| Available data |
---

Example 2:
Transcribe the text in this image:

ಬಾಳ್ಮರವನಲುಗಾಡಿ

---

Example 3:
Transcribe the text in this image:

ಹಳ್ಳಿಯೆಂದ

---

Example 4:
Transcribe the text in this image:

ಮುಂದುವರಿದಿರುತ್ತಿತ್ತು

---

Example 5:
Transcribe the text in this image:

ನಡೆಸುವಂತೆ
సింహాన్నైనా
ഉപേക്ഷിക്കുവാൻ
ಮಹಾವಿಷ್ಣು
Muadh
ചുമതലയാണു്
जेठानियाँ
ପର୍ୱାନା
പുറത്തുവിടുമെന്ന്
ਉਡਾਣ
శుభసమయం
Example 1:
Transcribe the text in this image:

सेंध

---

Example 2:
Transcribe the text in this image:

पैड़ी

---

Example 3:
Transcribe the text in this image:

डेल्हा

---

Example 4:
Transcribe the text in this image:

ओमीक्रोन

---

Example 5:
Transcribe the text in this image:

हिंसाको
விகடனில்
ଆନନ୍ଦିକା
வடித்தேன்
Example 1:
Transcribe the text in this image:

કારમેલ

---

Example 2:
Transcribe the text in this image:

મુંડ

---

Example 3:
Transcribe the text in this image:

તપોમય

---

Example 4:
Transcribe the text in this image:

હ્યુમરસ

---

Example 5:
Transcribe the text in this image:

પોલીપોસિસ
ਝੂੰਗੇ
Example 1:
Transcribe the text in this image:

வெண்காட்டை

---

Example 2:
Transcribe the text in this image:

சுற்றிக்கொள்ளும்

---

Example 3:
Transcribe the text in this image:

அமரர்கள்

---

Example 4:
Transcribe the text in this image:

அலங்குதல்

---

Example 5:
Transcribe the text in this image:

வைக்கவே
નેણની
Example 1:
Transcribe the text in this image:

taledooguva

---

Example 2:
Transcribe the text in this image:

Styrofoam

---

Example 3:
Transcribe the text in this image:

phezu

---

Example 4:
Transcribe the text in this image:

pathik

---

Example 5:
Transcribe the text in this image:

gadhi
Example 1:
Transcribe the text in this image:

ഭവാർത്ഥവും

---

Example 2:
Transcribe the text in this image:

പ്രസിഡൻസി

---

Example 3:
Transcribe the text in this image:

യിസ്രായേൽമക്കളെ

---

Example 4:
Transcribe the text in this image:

| What the task asks |
Copy every one of the lines above, character for character, without changing, adding, or leaving out anything.

| Problem solution |
---

Example 2:
Transcribe the text in this image:

ಬಾಳ್ಮರವನಲುಗಾಡಿ

---

Example 3:
Transcribe the text in this image:

ಹಳ್ಳಿಯೆಂದ

---

Example 4:
Transcribe the text in this image:

ಮುಂದುವರಿದಿರುತ್ತಿತ್ತು

---

Example 5:
Transcribe the text in this image:

ನಡೆಸುವಂತೆ
సింహాన్నైనా
ഉപേക്ഷിക്കുവാൻ
ಮಹಾವಿಷ್ಣು
Muadh
ചുമതലയാണു്
जेठानियाँ
ପର୍ୱାନା
പുറത്തുവിടുമെന്ന്
ਉਡਾਣ
శుభసమయం
Example 1:
Transcribe the text in this image:

सेंध

---

Example 2:
Transcribe the text in this image:

पैड़ी

---

Example 3:
Transcribe the text in this image:

डेल्हा

---

Example 4:
Transcribe the text in this image:

ओमीक्रोन

---

Example 5:
Transcribe the text in this image:

हिंसाको
விகடனில்
ଆନନ୍ଦିକା
வடித்தேன்
Example 1:
Transcribe the text in this image:

કારમેલ

---

Example 2:
Transcribe the text in this image:

મુંડ

---

Example 3:
Transcribe the text in this image:

તપોમય

---

Example 4:
Transcribe the text in this image:

હ્યુમરસ

---

Example 5:
Transcribe the text in this image:

પોલીપોસિસ
ਝੂੰਗੇ
Example 1:
Transcribe the text in this image:

வெண்காட்டை

---

Example 2:
Transcribe the text in this image:

சுற்றிக்கொள்ளும்

---

Example 3:
Transcribe the text in this image:

அமரர்கள்

---

Example 4:
Transcribe the text in this image:

அலங்குதல்

---

Example 5:
Transcribe the text in this image:

வைக்கவே
નેણની
Example 1:
Transcribe the text in this image:

taledooguva

---

Example 2:
Transcribe the text in this image:

Styrofoam

---

Example 3:
Transcribe the text in this image:

phezu

---

Example 4:
Transcribe the text in this image:

pathik

---

Example 5:
Transcribe the text in this image:

gadhi
Example 1:
Transcribe the text in this image:

ഭവാർത്ഥവും

---

Example 2:
Transcribe the text in this image:

പ്രസിഡൻസി

---

Example 3:
Transcribe the text in this image:

യിസ്രായേൽമക്കളെ

---

Example 4:
Transcribe the text in this image:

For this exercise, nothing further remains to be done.